Defending the homeland: an historical perspective - The Global War On Terrorism

Joint Force Quarterly, Summer, 2002 by John S. Brown

The emphasis on homeland security over the last year has generated intense interest in a range of possible threats. Understandably, the current focus has been on civil defense, with concern for protecting innocent populations from weapons of mass destruction. Planners today as in the past, however, recognize that civil defense is only one part of a larger issue. In analyses conducted for both the Quadrennial Defense Review and the global war against terrorism, the U.S. Army Center of Military History added rear area security, border security, aid to the civil authority, internment, humanitarian relief, economic intervention, and domestic disturbances to civil defense in its consideration of homeland defense--the military component of homeland security.

Rear Area Security

Warring nations have always sought to secure their heartlands from the depredations of the enemy. Prior to the 20th century, operations were intended to intercept enemy forces at sufficient distances to ensure that centers of agriculture, commerce, recruitment, training, and civil life could continue unmolested. With industrialization, the relevance to the war effort of protected territory became more pronounced, and with the mass armies of World War I the concept of a continuously defended front extending along an entire national border became feasible. During World War II, the continental United States became a consciously secured rear area where the so-called Arsenal of Democracy generated the material wherewithal to support its own war effort and that of its allies.

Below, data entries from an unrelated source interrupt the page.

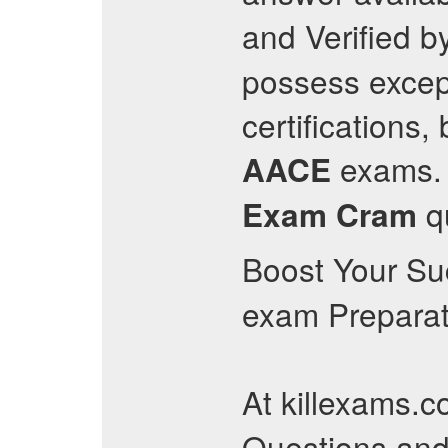
and Verified by
possess except
certifications
exams. 
AACE
qu
Exam Cram
Boost Your Su
exam Preparat
At killexams.c
Questions an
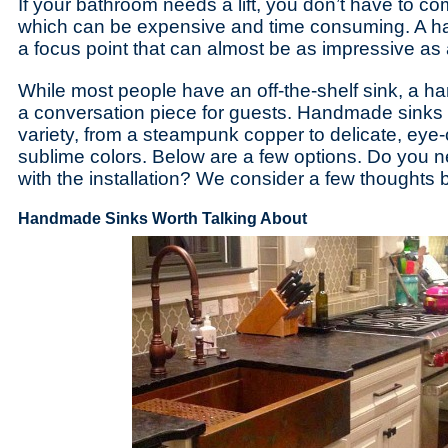
If your bathroom needs a lift, you don’t have to c
which can be expensive and time consuming. A h
a focus point that can almost be as impressive a
While most people have an off-the-shelf sink, a
a conversation piece for guests. Handmade sinks
variety, from a steampunk copper to delicate, eye
sublime colors. Below are a few options. Do you n
with the installation? We consider a few thoughts 
Handmade Sinks Worth Talking About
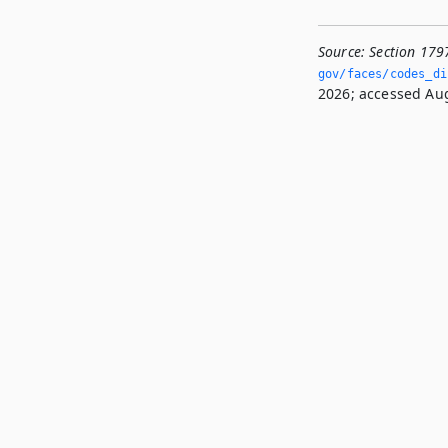
Source:
Section 179
gov/faces/codes_dis
2026; accessed Aug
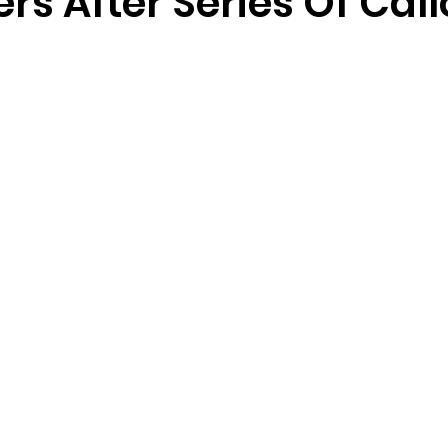
rs After Series Of Cal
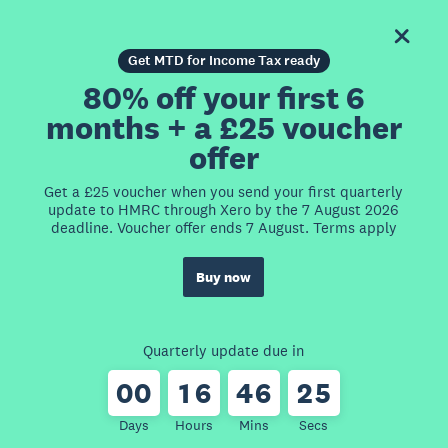
Get MTD for Income Tax ready
80% off your first 6
months + a £25 voucher
offer
Get a £25 voucher when you send your first quarterly
update to HMRC through Xero by the 7 August 2026
deadline. Voucher offer ends 7 August. Terms apply
Buy now
Quarterly update due in
0
0
1
6
4
6
2
5
Days
Hours
Mins
Secs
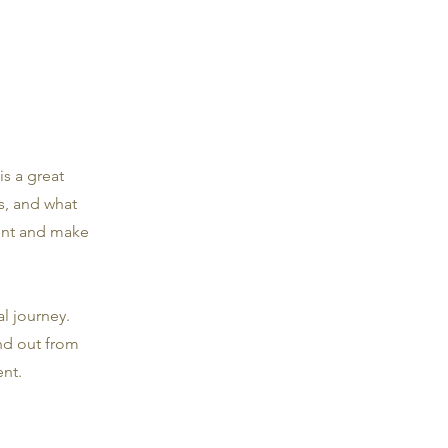
is a great
s, and what
tent and make
l journey.
nd out from
nt.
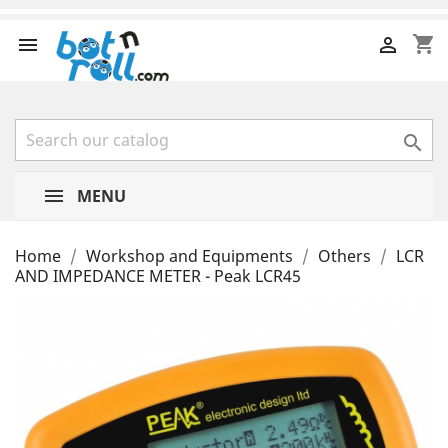
shopping_cart



MENU
Home
Workshop and Equipments
Others
LCR
AND IMPEDANCE METER - Peak LCR45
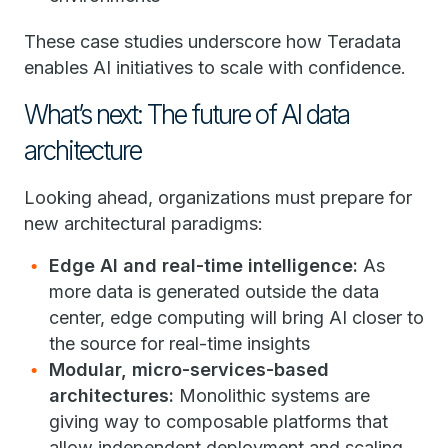
These case studies underscore how Teradata
enables AI initiatives to scale with confidence.
What’s next: The future of AI data
architecture
Looking ahead, organizations must prepare for
new architectural paradigms:
Edge AI and real-time intelligence:
As
more data is generated outside the data
center, edge computing will bring AI closer to
the source for real-time insights
Modular, micro-services-based
architectures:
Monolithic systems are
giving way to composable platforms that
allow independent deployment and scaling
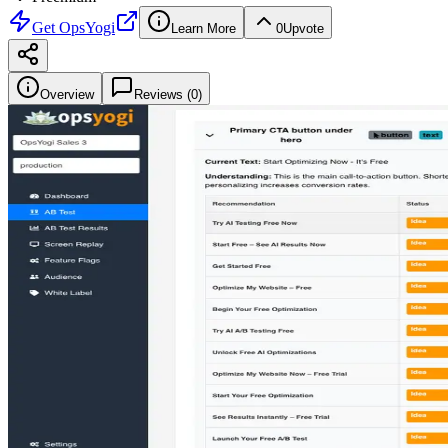
Get
OpsYogi
Learn More
0
Upvote
Overview
Reviews (
0
)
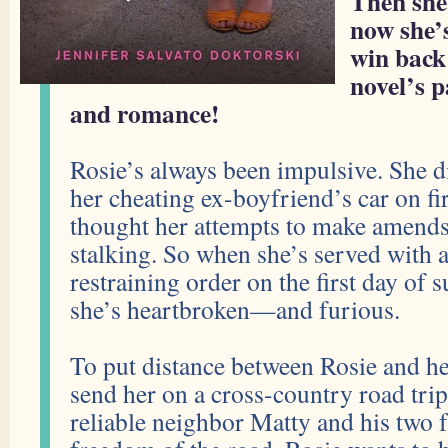
Then she
now she’s
win back
novel’s 
and romance!
Rosie’s always been impulsive. She di
her cheating ex-boyfriend’s car on fi
thought her attempts to make amends
stalking. So when she’s served with 
restraining order on the first day of
she’s heartbroken—and furious.
To put distance between Rosie and he
send her on a cross-country road trip
reliable neighbor Matty and his two f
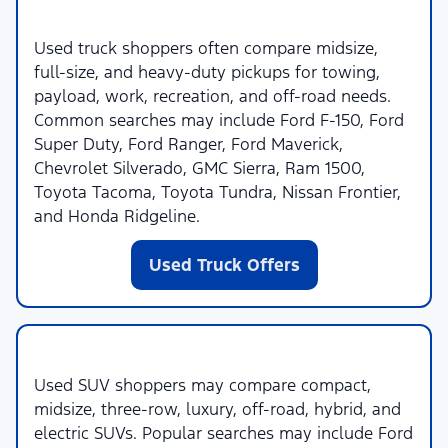
Used Trucks
Used truck shoppers often compare midsize,
full-size, and heavy-duty pickups for towing,
payload, work, recreation, and off-road needs.
Common searches may include Ford F-150, Ford
Super Duty, Ford Ranger, Ford Maverick,
Chevrolet Silverado, GMC Sierra, Ram 1500,
Toyota Tacoma, Toyota Tundra, Nissan Frontier,
and Honda Ridgeline.
Used Truck Offers
Used SUVs
Used SUV shoppers may compare compact,
midsize, three-row, luxury, off-road, hybrid, and
electric SUVs. Popular searches may include Ford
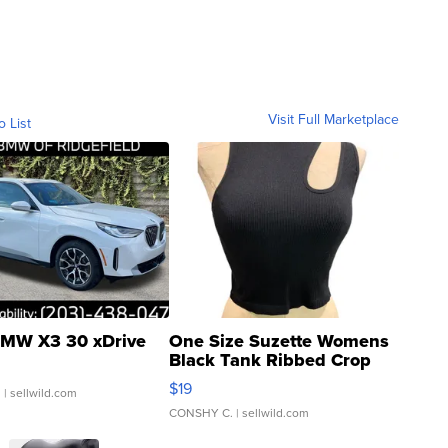
Visit Full Marketplace
o List
MW X3 30 xDrive
One Size Suzette Womens
Black Tank Ribbed Crop
Asymmetrical ...
$19
.
| sellwild.com
CONSHY C.
| sellwild.com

The United States adopted an isolationist posture during the interwar years. If necessary, it would defend itself without allies. The Navy and Air Force would intercept all comers far from American shores. A major fraction of the Army force structure was given over to coast artillery, assigned to fortifications carefully laid out to provide overlapping fires at extended ranges using the most modern technology to defend approaches such as Long Island Sound, the Chesapeake Bay, and estuaries on both coasts of the continent.

When the United States entered World War II, an actual invasion of the homeland seemed unlikely. Strategic bombardment was more probable. Film footage of the devastation wrought by Germany during the Battle of Britain galvanized America. Mayor Fiorello LaGuardia of New York City, for example, participated in elaborate air raid rehearsals with firemen, policemen, and other first responders. Industrial facilities undertook complex camouflage and concealment schemes. The Coast Guard seized Greenland, a possession of German-occupied Denmark, and discovered a Luftwaffe weather station, raising speculation that a larger enemy establishment might have been contemplated had America not acted. Threat of strategic bombardment from the Pacific seemed even more real, given the catastrophic destruction Japanese aircraft inflicted at Pearl Harbor. The fear faded after the dramatic victory at Midway crippled the enemy carrier fleet. The ultimately successful Battle of the Atlantic foreclosed German options as well. The Japanese did pursue a bizarre initiative to launch balloons with incendiary devices on prevailing winds across the Pacific in the hope of starting forest fires in the American Northwest. The balloons had little success but did cause the Army to divert a battalion of paratroopers--the famous 555th "Triple Nickel"--to duty as smokejumpers.

Throughout the war the most realistic threats to homeland security were raids or sabotage against key facilities. The United States did suffer several Japanese submarine-launched shellings of Pacific coastal facilities, and German submarines released two teams, each with four saboteurs with explosives, across Atlantic beaches. The Federal Bureau of Investigation rounded them up, but not before they fueled public panic. Local authorities argued that police and state troopers were too few and that when the War Department federalized the National Guard it removed the only state means of securing themselves. The political give and take resulted in an overreaction, and 19 of 34 divisions then in training were diverted to domestic security. This disruption threw ground force mobilization timelines off schedule by as much as six months as guardsmen who should have been preparing to deploy were guarding beaches, dams, factories, and railway bridges.

The War Department realized it had to relieve deployable forces of domestic security duties to fight the war. Civil defense efforts soon attracted five million volunteers who could fulfill some security and surveillance functions. Newly organized state guard units, consisting largely of overage former guardsmen and other nondeployables, were also useful. The best solution to meeting specific installation security needs was deputizing Federal Auxiliary Military Police, individuals who often worked at the sites. Most factories had security forces, which proved to be useful with modest investments in training and equipment when they were integrated into larger networks for coordination and reporting. As dictated by circumstances, these 200,000 auxiliary policemen could be reinforced by state guardsmen, who numbered 160,000, or 50,000 military police retained in the Zone of the Interior to secure Federal property and provide reaction forces. There was also the broader surveillance provided by the five million civil defense volunteers. Ultimately, 16,007 factories were deemed essential to the war effort and placed under this security mantle, as were critical bridges, roads, dams, and other infrastructure.